The form of the question told of his complete, stunned acceptance of everything that common sense and experience still denied.
“This will be June tenth,” said Carroll matter-of-factly, “and the year is eighteen-four. It’s,” he glanced at his watch, “eleven-forty A.M. Clock-time is different as well as calendar time at the two ends of the…” He shrugged. “I spoke of a stairway. It’s more nearly a tunnel. A time-tunnel, which is a hundred sixty-odd years and some weeks, days and hours from one end to the other. We came through. We will now go back. I’m going to ask you to help me solve our current emergency, and then we’ll set to work on the really big problem you’ve brought.”
He motioned for Harrison to go before him. Harrison looked helpless. Carroll pointed to a small plank upon the ground. It looked like a threshold with no wall or door attached. Numbly, Harrison stepped over it and felt an intense digestive disturbance and a monumental giddiness. But he took one step more and he was in the burrow—the tunnel—with earth all around him and the home-made doorway before him. He stepped out into the cottage dining room. His forehead felt wet. He mopped it as Pepe came stumbling back, with Carroll matter-of-factly in his rear.
“I’m not going to ask you to not to tell anybody what you just saw,” said Carroll casually. “You’d be an idiot if you did. But you’ve brought me a hell of a problem and I’d be foolish to try to be secretive with you. Come along!”
He opened another door, and they were in the kitchen of the cottage. The cooking arrangements were of that extreme primitiveness which an over-thrifty householder considers economy. There was a stair which evidently led to sleeping quarters overhead. There was a bench against one wall. Th
e short, plump M. Dubois sat on that bench in his unbelievable garments. He held a remarkably large carving knife uncertainly in his hand. He looked woebegone. Beside him sat his sister, Madame Carroll, with a hatchet held firmly in her grip.
And, lying on the floor with his hands and feet securely bound with cords, there was a third individual. He wore baggy corduroy trousers and a blue sash and a red-checked shirt. His expression alternated between extreme apprehension and peevish resentment. He looked at Harrison and Pepe with wide and at first scared eyes. But Harrison flinched when Madame Carroll burst into shrill and infuriated complaints, uttered with such rapidity that only one accustomed to her speed could have understood her.
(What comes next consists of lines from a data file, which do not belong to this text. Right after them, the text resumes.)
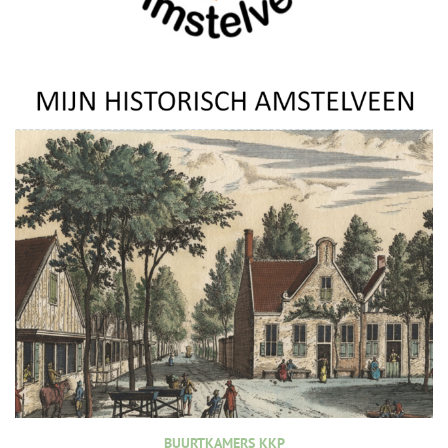
BUURTKAMERS KKP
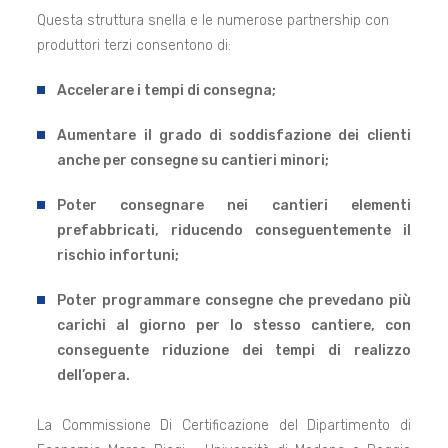
Questa struttura snella e le numerose partnership con
produttori terzi consentono di:
Accelerare i tempi di consegna;
Aumentare il grado di soddisfazione dei clienti
anche per consegne su cantieri minori;
Poter consegnare nei cantieri elementi
prefabbricati, riducendo conseguentemente il
rischio infortuni;
Poter programmare consegne che prevedano più
carichi al giorno per lo stesso cantiere, con
conseguente riduzione dei tempi di realizzo
dell’opera.
La Commissione Di Certificazione del Dipartimento di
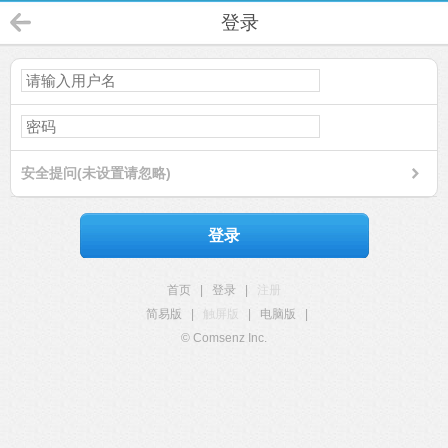
登录
安全提问(未设置请忽略)
登录
首页
|
登录
|
注册
简易版
|
触屏版
|
电脑版
|
© Comsenz Inc.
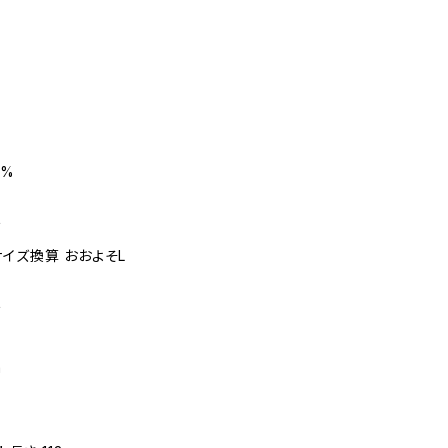
0%
ズ
本サイズ換算 おおよそL
ズ
m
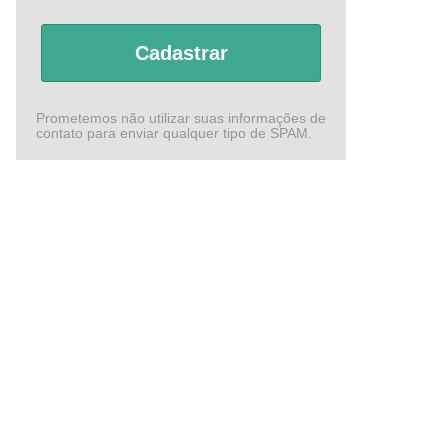
Cadastrar
Prometemos não utilizar suas informações de
contato para enviar qualquer tipo de SPAM.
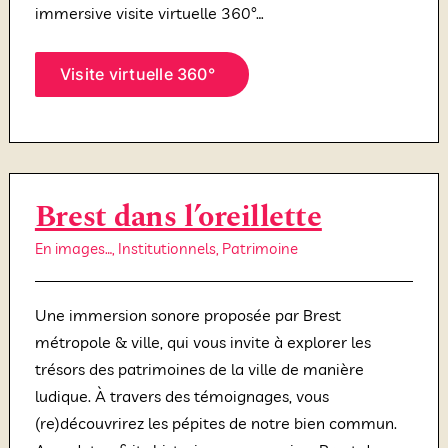
immersive visite virtuelle 360°…
Visite virtuelle 360°
Brest dans l’oreillette
En images…
,
Institutionnels
,
Patrimoine
Une immersion sonore proposée par Brest
métropole & ville, qui vous invite à explorer les
trésors des patrimoines de la ville de manière
ludique. À travers des témoignages, vous
(re)découvrirez les pépites de notre bien commun.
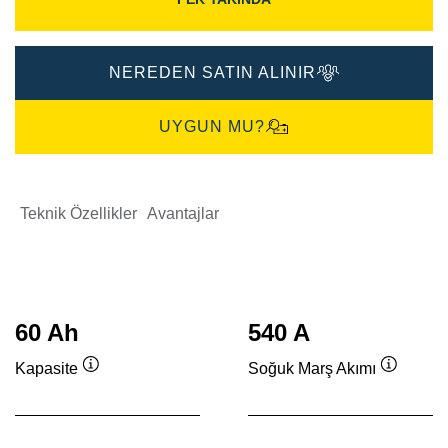
NEREDEN SATIN ALINIR
UYGUN MU?
Teknik Özellikler
Avantajlar
60 Ah
540 A
Kapasite
Soğuk Marş Akımı
Verktygstips
Verktygs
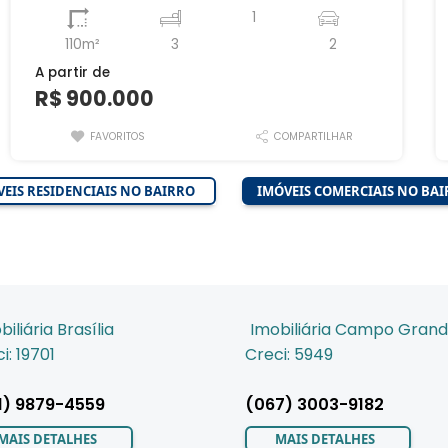
1
110m²
3
2
A partir de
R$ 900.000
FAVORITOS
COMPARTILHAR
EIS RESIDENCIAIS NO BAIRRO
IMÓVEIS COMERCIAIS NO BA
biliária Brasília
Imobiliária Campo Gran
i: 19701
Creci: 5949
1) 9879-4559
(067) 3003-9182
MAIS DETALHES
MAIS DETALHES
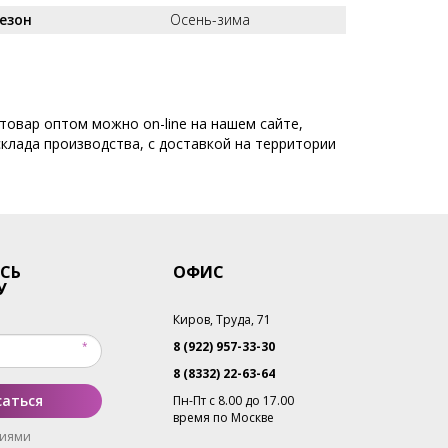
езон
Осень-зима
 товар оптом можно on-line на нашем сайте,
склада производства, с доставкой на территории
СЬ
ОФИС
У
Киров, Труда, 71
8 (922) 957-33-30
8 (8332) 22-63-64
аться
Пн-Пт с 8.00 до 17.00
время по Москве
виями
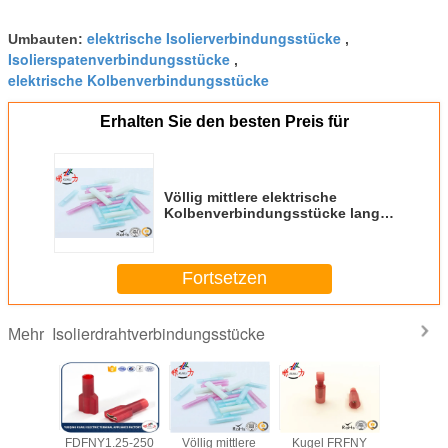
elektrische Isolierverbindungsstücke
Umbauten:
,
Isolierspatenverbindungsstücke
,
elektrische Kolbenverbindungsstücke
Erhalten Sie den besten Preis für
Völlig mittlere elektrische
Kolbenverbindungsstücke lange
Isolierart Nylon
Fortsetzen
Isolierdrahtverbindungsstücke
Mehr
upplungs-
FDFNY1.25-250
Völlig mittlere
Kugel FRFNY
Elektri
“M. Harrison and M. Ybarra,” said Carroll calmly, “are now involved with us. Not financially. They claim no share in the enterprise. Their interest is scientific only.” To Harrison and Pepe he added: “Perhaps I should also introduce the gentleman yonder. He is a burglar. His name is Albert. He is our present problem.”
Madame Carroll turned to them. Seething, she informed them that her husband was a fool of the most extreme imbecility. But for her he would be robbed, he would be destroyed, he would be murdered by such criminals as they observed had already made the attempt!
The bound man on the floor protested aggrievedly that he had not attempted murder. He had only intended a small, professional robbery. He was a burglar, not a murderer! They had only to ask the police, and they would certify that in all his career as a burglar he had never injured anybody but one flic who was standing eagerly underneath a window to trap him, when in his haste to escape he’d jumped out of the window and on him.
Madame Carroll silenced him with a wave of her hatchet. She was crimson with indignation, with desperation, perhaps with despair.
“What are we to do with him?” she demanded dramatically. “If we give him to the police it will become public! Our business will be revealed! We will have competitors thronging to offer higher prices than we can pay, and offering to sell for lower prices than we can afford! We shall be ruined, because of this scoundrel, this murderer!”